I am trying to understand the organisation of the curriculum.
The Yardeni model is meant to value the equity market as a whole, and not an individual asset. Within the same chapter however, we also learn about Tobin’s q and Equity q, which rather apply to single assets I guess. In another chapter “capital market expectations”, there is also a sub-chapter for formulating capital market expectations for the equity market where we learn about the Gordon growth model, the Grinold-Kroner model… which are rather valuation models for individual assets, or aren’t they?
So I don’t understand the organisation of the curriculum and the whole logic behind it. I used to just learn each model and do whatever I am asked to do with it, which is easy and does not require further thinking. But I notice that my memory saturates if it is not guided by something that makes more sense, a general view of what we’re trying to achieve here!!
Thanks for your help
(PS: I am still using the books of the 2014 exam so if this conversation becomes really confusing and you don’t see what I am talking about, it may be because the curriculum was reorganized. But I don’t think it has been).
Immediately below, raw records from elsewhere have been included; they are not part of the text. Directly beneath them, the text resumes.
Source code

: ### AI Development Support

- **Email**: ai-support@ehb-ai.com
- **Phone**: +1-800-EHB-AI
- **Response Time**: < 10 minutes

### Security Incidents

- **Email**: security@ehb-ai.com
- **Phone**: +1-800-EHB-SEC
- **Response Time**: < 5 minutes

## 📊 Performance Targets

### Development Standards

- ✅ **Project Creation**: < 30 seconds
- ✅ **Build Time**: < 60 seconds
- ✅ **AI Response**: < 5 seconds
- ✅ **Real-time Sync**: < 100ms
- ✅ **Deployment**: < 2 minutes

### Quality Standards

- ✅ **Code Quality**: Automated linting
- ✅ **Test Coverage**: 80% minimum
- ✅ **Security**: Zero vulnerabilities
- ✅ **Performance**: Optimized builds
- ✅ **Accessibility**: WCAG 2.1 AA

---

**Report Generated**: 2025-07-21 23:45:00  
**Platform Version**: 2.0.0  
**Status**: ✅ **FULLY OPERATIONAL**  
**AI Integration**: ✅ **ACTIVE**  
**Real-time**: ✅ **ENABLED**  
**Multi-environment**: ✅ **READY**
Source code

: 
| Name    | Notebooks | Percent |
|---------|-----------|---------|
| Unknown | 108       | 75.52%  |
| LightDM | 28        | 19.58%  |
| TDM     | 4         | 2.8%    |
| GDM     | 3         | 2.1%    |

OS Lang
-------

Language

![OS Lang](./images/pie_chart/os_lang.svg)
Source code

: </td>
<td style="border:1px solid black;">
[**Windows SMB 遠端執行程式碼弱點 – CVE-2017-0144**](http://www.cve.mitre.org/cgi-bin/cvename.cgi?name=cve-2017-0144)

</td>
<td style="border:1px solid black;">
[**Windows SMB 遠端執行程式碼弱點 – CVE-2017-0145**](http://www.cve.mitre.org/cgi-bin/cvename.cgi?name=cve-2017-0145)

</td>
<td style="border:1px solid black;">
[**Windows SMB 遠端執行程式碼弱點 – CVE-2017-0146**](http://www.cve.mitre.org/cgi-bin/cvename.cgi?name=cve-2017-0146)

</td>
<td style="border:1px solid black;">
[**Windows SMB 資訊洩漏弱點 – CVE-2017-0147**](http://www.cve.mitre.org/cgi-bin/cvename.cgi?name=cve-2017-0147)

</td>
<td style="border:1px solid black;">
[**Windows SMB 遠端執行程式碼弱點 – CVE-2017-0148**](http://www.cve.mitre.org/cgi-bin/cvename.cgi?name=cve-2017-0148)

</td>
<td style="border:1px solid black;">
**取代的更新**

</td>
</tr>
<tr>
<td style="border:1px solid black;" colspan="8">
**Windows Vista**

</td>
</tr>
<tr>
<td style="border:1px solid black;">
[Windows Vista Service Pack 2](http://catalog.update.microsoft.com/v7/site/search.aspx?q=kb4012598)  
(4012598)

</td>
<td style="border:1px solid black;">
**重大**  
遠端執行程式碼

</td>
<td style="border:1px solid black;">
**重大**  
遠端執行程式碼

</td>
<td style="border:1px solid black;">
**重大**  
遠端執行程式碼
The Yardeni model is a relative value Model. The Fed Model, Tobin’s Q and Equity Q are relative value Models too.
The Fed Model and the Yardeni Model are Earnings based models.
Tobin’s Q and Equity Q are Asset based models.
We use a relative model to indicate whether we should be overweight or underweight a particular “segment”, “asset class”, etc.
Gordon Growth model is an absolute value model. It calculates the actual value (intrinsic value).
So if one were to use a top down approach for example we could use the relative value model to indicate whether we should choose equities or bonds. And then we would use the absolute value model to choose whether an investment will have a positive Net Present Value or not.
Hope this points you in a direction that can shed some light. Perhaps someone can review my logic.
Ok, yes, you are right. It is actually stated as the title of the chapter “relative value models”. Thank you!
I have one more point about the organization of the curriculum on this. Within the chapter “tools for formulating capital market expectations”, we still have quite a blend of tools which they treat at the same level without highlighting how they differ.
According to my understanding, we use the Grinold-Kroner model to determine the expected rate of return on equity, not the required return (except of course if you know the fair value but usually this is not the input. The input for “P” is rather the price. Hard to get the fair value without first knowing the required return first anyways).
The fixed-income premiums and the equity risk premiums, on the other hand, are rather used to compute the required rate of return in practice, which they highlight properly in the text on the equity risk premiums, but then the formula still states “E®” and they still talk about “expected return” here and there. It seems they don’t care about the difference between required and expected.
Maybe I am just making things overly complicated. But I have been asking myself these questions for some time and I just can’t ignore them any longer.